**Task**
Below is a set of entries. Reproduce exactly the lines from the one containing "lamp shade: present" through the end, both included.

------------------------------------

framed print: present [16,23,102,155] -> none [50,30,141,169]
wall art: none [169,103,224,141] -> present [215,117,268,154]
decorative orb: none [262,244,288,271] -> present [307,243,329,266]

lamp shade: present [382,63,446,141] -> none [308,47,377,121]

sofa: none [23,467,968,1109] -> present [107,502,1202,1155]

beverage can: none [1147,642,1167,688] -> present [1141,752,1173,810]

------------------------------------

**Exercise output**
lamp shade: present [382,63,446,141] -> none [308,47,377,121]

sofa: none [23,467,968,1109] -> present [107,502,1202,1155]

beverage can: none [1147,642,1167,688] -> present [1141,752,1173,810]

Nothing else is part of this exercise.